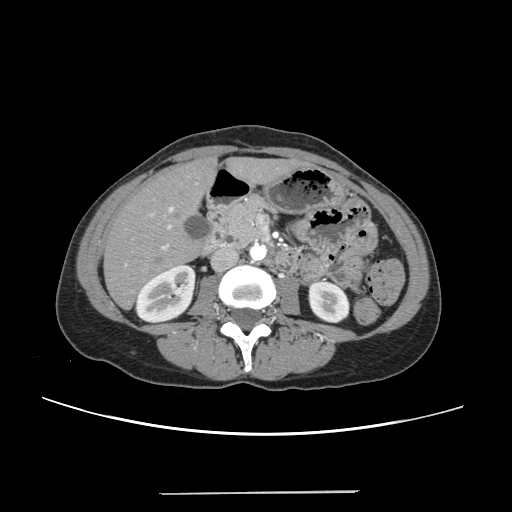
Contrast-enhanced abdominal CT, one axial slice. Slice 93 of 240 in the series (ordered by position). Intravenous contrast given. Soft-tissue window (W 400 / L 40 HU). 512 × 512 image matrix. Case-level facts recorded for this patient, not image findings: patient: female, age 52 years at operation; diagnosis: colorectal cancer liver metastases, imaged before liver resection; multiple liver metastases: no; largest metastasis: 1.5 cm; disease in both lobes: no.
Outlined on this slice (manually delineated by an expert):
- liver: bounding box [x1, y1, x2, y2] px = [106, 160, 295, 307]
- planned liver remnant (the part of the liver to remain after resection): [106, 161, 295, 307]
- portal vein (with intrahepatic branches): [124, 207, 173, 267]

:::

# Work request
An exact copy of all the data above is required; omit any pictures.

# Task solution
Contrast-enhanced abdominal CT, one axial slice. Slice 93 of 240 in the series (ordered by position). Intravenous contrast given. Soft-tissue window (W 400 / L 40 HU). 512 × 512 image matrix. Case-level facts recorded for this patient, not image findings: patient: female, age 52 years at operation; diagnosis: colorectal cancer liver metastases, imaged before liver resection; multiple liver metastases: no; largest metastasis: 1.5 cm; disease in both lobes: no.
Outlined on this slice (manually delineated by an expert):
- liver: bounding box [x1, y1, x2, y2] px = [106, 160, 295, 307]
- planned liver remnant (the part of the liver to remain after resection): [106, 161, 295, 307]
- portal vein (with intrahepatic branches): [124, 207, 173, 267]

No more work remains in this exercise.